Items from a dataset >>
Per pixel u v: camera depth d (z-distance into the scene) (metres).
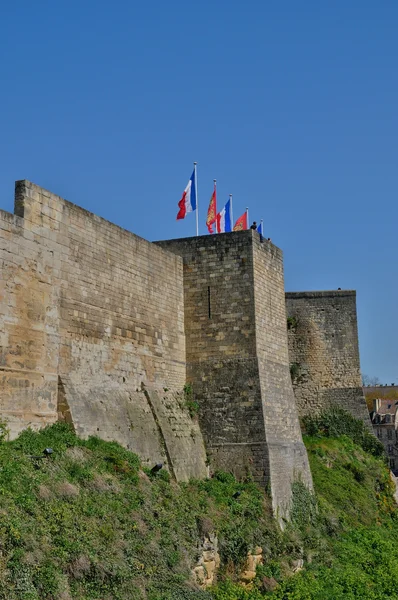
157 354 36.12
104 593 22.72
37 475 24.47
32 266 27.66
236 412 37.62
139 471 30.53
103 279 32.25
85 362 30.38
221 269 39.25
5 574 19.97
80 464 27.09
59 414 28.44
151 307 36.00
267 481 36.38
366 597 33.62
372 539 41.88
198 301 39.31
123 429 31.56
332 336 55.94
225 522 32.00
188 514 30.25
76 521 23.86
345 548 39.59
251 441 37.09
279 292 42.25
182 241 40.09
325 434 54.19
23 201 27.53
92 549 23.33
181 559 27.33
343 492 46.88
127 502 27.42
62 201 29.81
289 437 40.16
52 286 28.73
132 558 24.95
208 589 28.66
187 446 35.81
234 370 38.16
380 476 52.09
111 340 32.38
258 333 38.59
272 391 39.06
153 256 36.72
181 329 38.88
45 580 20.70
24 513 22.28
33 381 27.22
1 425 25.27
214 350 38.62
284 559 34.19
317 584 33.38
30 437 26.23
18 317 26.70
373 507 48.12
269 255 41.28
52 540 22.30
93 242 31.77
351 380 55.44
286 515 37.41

What is expected >> Reproduce every entry exactly; images stay out.

Task output >>
Per pixel u v: camera depth d (z-distance into the scene) (metres).
157 354 36.12
104 593 22.72
37 475 24.47
32 266 27.66
236 412 37.62
139 471 30.53
103 279 32.25
85 362 30.38
221 269 39.25
5 574 19.97
80 464 27.09
59 414 28.44
151 307 36.00
267 481 36.38
366 597 33.62
372 539 41.88
198 301 39.31
123 429 31.56
332 336 55.94
225 522 32.00
188 514 30.25
76 521 23.86
345 548 39.59
251 441 37.09
279 292 42.25
182 241 40.09
325 434 54.19
23 201 27.53
92 549 23.33
181 559 27.33
343 492 46.88
127 502 27.42
62 201 29.81
289 437 40.16
52 286 28.73
132 558 24.95
208 589 28.66
187 446 35.81
234 370 38.16
380 476 52.09
111 340 32.38
258 333 38.59
272 391 39.06
153 256 36.72
181 329 38.88
45 580 20.70
24 513 22.28
33 381 27.22
1 425 25.27
214 350 38.62
284 559 34.19
317 584 33.38
30 437 26.23
18 317 26.70
373 507 48.12
269 255 41.28
52 540 22.30
93 242 31.77
351 380 55.44
286 515 37.41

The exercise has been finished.